Assignment:
Pull every line of source text out of the data below, character for character, and leave the pictures out of your answer.

++++ Dataset ++++

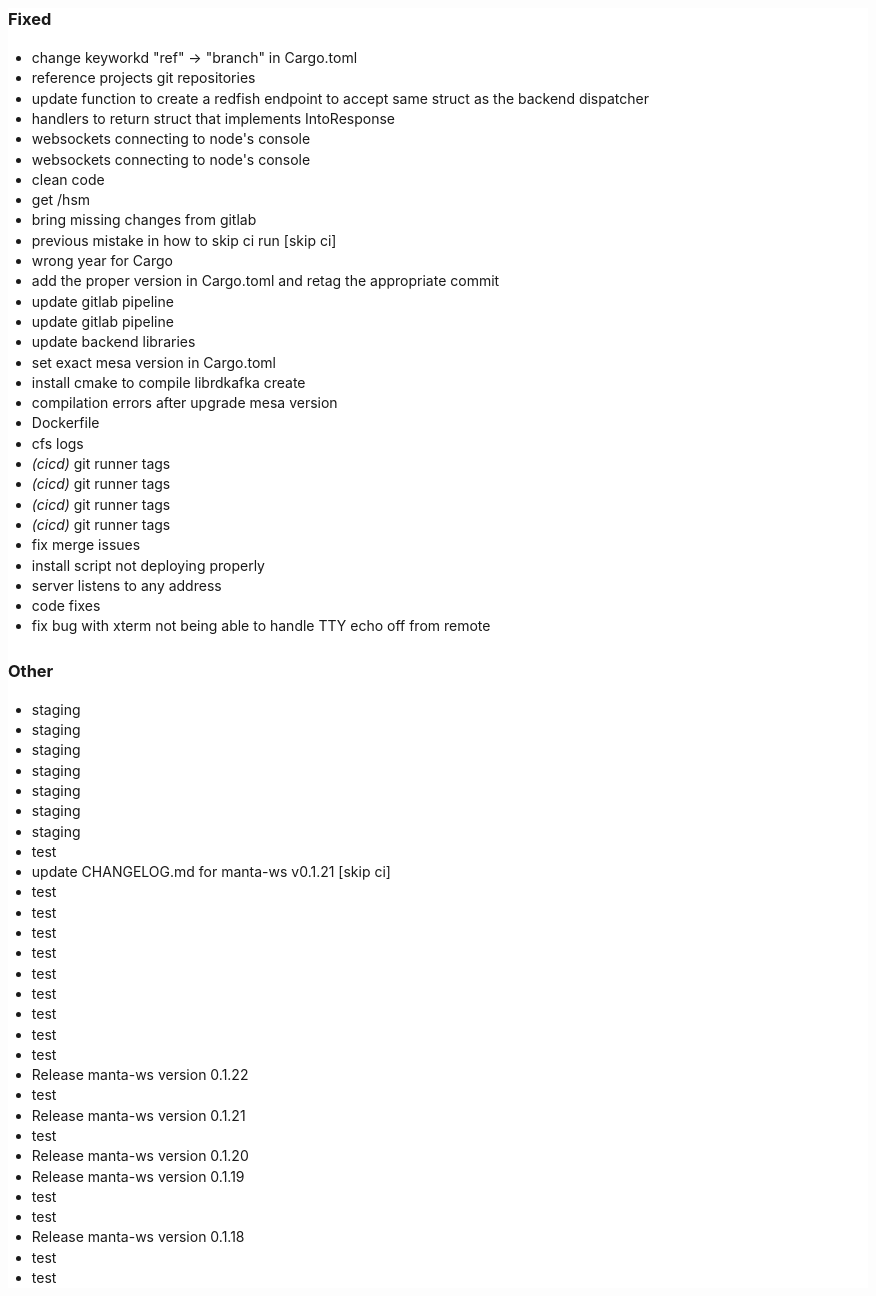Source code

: ### Fixed

- change keyworkd "ref" -> "branch" in Cargo.toml
- reference projects git repositories
- update function to create a redfish endpoint to accept same struct as the backend dispatcher
- handlers to return struct that implements IntoResponse
- websockets connecting to node's console
- websockets connecting to node's console
- clean code
- get /hsm
- bring missing changes from gitlab
- previous mistake in how to skip ci run [skip ci]
- wrong year for Cargo
- add the proper version in Cargo.toml and retag the appropriate commit
- update gitlab pipeline
- update gitlab pipeline
- update backend libraries
- set exact mesa version in Cargo.toml
- install cmake to compile librdkafka create
- compilation errors after upgrade mesa version
- Dockerfile
- cfs logs
- *(cicd)* git runner tags
- *(cicd)* git runner tags
- *(cicd)* git runner tags
- *(cicd)* git runner tags
- fix merge issues
- install script not deploying properly
- server listens to any address
- code fixes
- fix bug with xterm not being able to handle TTY echo off from remote

### Other

- staging
- staging
- staging
- staging
- staging
- staging
- staging
- test
- update CHANGELOG.md for manta-ws v0.1.21 [skip ci]
- test
- test
- test
- test
- test
- test
- test
- test
- test
- Release manta-ws version 0.1.22
- test
- Release manta-ws version 0.1.21
- test
- Release manta-ws version 0.1.20
- Release manta-ws version 0.1.19
- test
- test
- Release manta-ws version 0.1.18
- test
- test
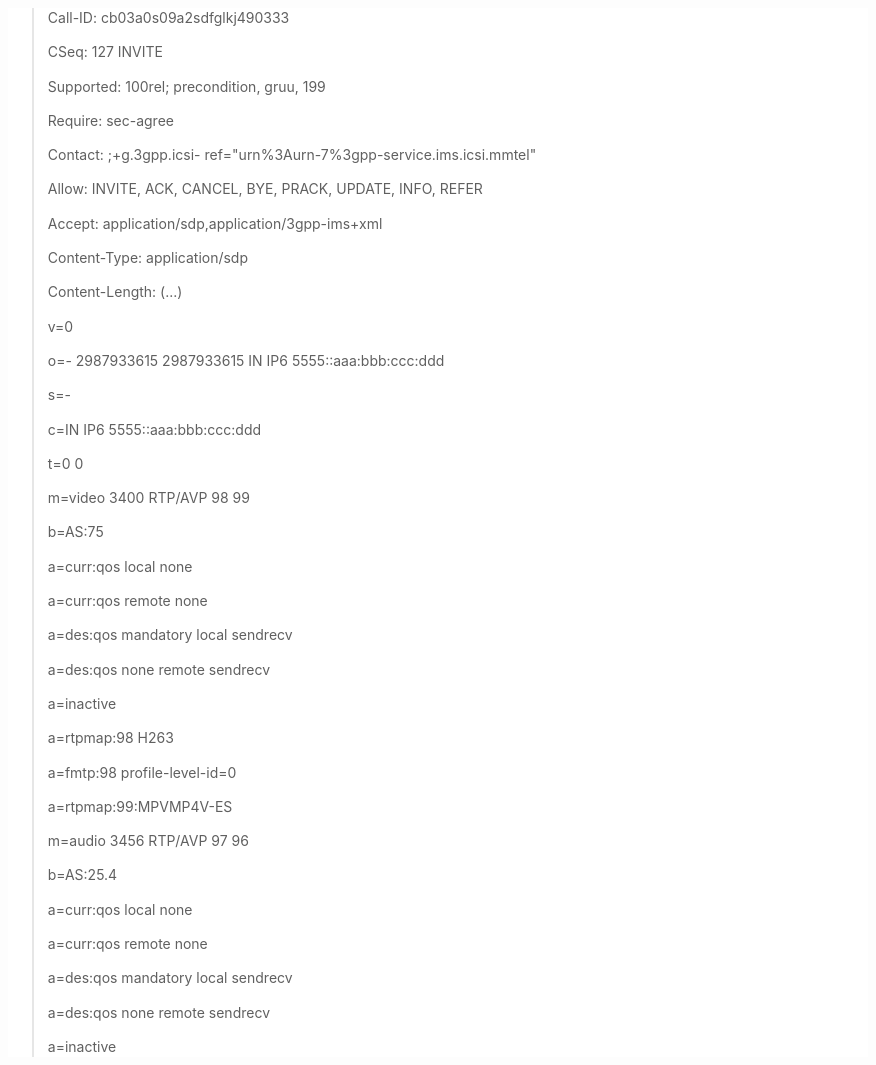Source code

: >
> Call-ID: cb03a0s09a2sdfglkj490333
>
> CSeq: 127 INVITE
>
> Supported: 100rel; precondition, gruu, 199
>
> Require: sec-agree
>
> Contact:
> \;+g.3gpp.icsi-
> ref=\"urn%3Aurn-7%3gpp-service.ims.icsi.mmtel\"
>
> Allow: INVITE, ACK, CANCEL, BYE, PRACK, UPDATE, INFO, REFER
>
> Accept: application/sdp,application/3gpp-ims+xml
>
> Content-Type: application/sdp
>
> Content-Length: (...)
>
> v=0
>
> o=- 2987933615 2987933615 IN IP6 5555::aaa:bbb:ccc:ddd
>
> s=-
>
> c=IN IP6 5555::aaa:bbb:ccc:ddd
>
> t=0 0
>
> m=video 3400 RTP/AVP 98 99
>
> b=AS:75
>
> a=curr:qos local none
>
> a=curr:qos remote none
>
> a=des:qos mandatory local sendrecv
>
> a=des:qos none remote sendrecv
>
> a=inactive
>
> a=rtpmap:98 H263
>
> a=fmtp:98 profile-level-id=0
>
> a=rtpmap:99:MPVMP4V-ES
>
> m=audio 3456 RTP/AVP 97 96
>
> b=AS:25.4
>
> a=curr:qos local none
>
> a=curr:qos remote none
>
> a=des:qos mandatory local sendrecv
>
> a=des:qos none remote sendrecv
>
> a=inactive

++++

Reply:
Source code

: ### Fixed

- change keyworkd "ref" -> "branch" in Cargo.toml
- reference projects git repositories
- update function to create a redfish endpoint to accept same struct as the backend dispatcher
- handlers to return struct that implements IntoResponse
- websockets connecting to node's console
- websockets connecting to node's console
- clean code
- get /hsm
- bring missing changes from gitlab
- previous mistake in how to skip ci run [skip ci]
- wrong year for Cargo
- add the proper version in Cargo.toml and retag the appropriate commit
- update gitlab pipeline
- update gitlab pipeline
- update backend libraries
- set exact mesa version in Cargo.toml
- install cmake to compile librdkafka create
- compilation errors after upgrade mesa version
- Dockerfile
- cfs logs
- *(cicd)* git runner tags
- *(cicd)* git runner tags
- *(cicd)* git runner tags
- *(cicd)* git runner tags
- fix merge issues
- install script not deploying properly
- server listens to any address
- code fixes
- fix bug with xterm not being able to handle TTY echo off from remote

### Other

- staging
- staging
- staging
- staging
- staging
- staging
- staging
- test
- update CHANGELOG.md for manta-ws v0.1.21 [skip ci]
- test
- test
- test
- test
- test
- test
- test
- test
- test
- Release manta-ws version 0.1.22
- test
- Release manta-ws version 0.1.21
- test
- Release manta-ws version 0.1.20
- Release manta-ws version 0.1.19
- test
- test
- Release manta-ws version 0.1.18
- test
- test
Source code

: >
> Call-ID: cb03a0s09a2sdfglkj490333
>
> CSeq: 127 INVITE
>
> Supported: 100rel; precondition, gruu, 199
>
> Require: sec-agree
>
> Contact:
> \;+g.3gpp.icsi-
> ref=\"urn%3Aurn-7%3gpp-service.ims.icsi.mmtel\"
>
> Allow: INVITE, ACK, CANCEL, BYE, PRACK, UPDATE, INFO, REFER
>
> Accept: application/sdp,application/3gpp-ims+xml
>
> Content-Type: application/sdp
>
> Content-Length: (...)
>
> v=0
>
> o=- 2987933615 2987933615 IN IP6 5555::aaa:bbb:ccc:ddd
>
> s=-
>
> c=IN IP6 5555::aaa:bbb:ccc:ddd
>
> t=0 0
>
> m=video 3400 RTP/AVP 98 99
>
> b=AS:75
>
> a=curr:qos local none
>
> a=curr:qos remote none
>
> a=des:qos mandatory local sendrecv
>
> a=des:qos none remote sendrecv
>
> a=inactive
>
> a=rtpmap:98 H263
>
> a=fmtp:98 profile-level-id=0
>
> a=rtpmap:99:MPVMP4V-ES
>
> m=audio 3456 RTP/AVP 97 96
>
> b=AS:25.4
>
> a=curr:qos local none
>
> a=curr:qos remote none
>
> a=des:qos mandatory local sendrecv
>
> a=des:qos none remote sendrecv
>
> a=inactive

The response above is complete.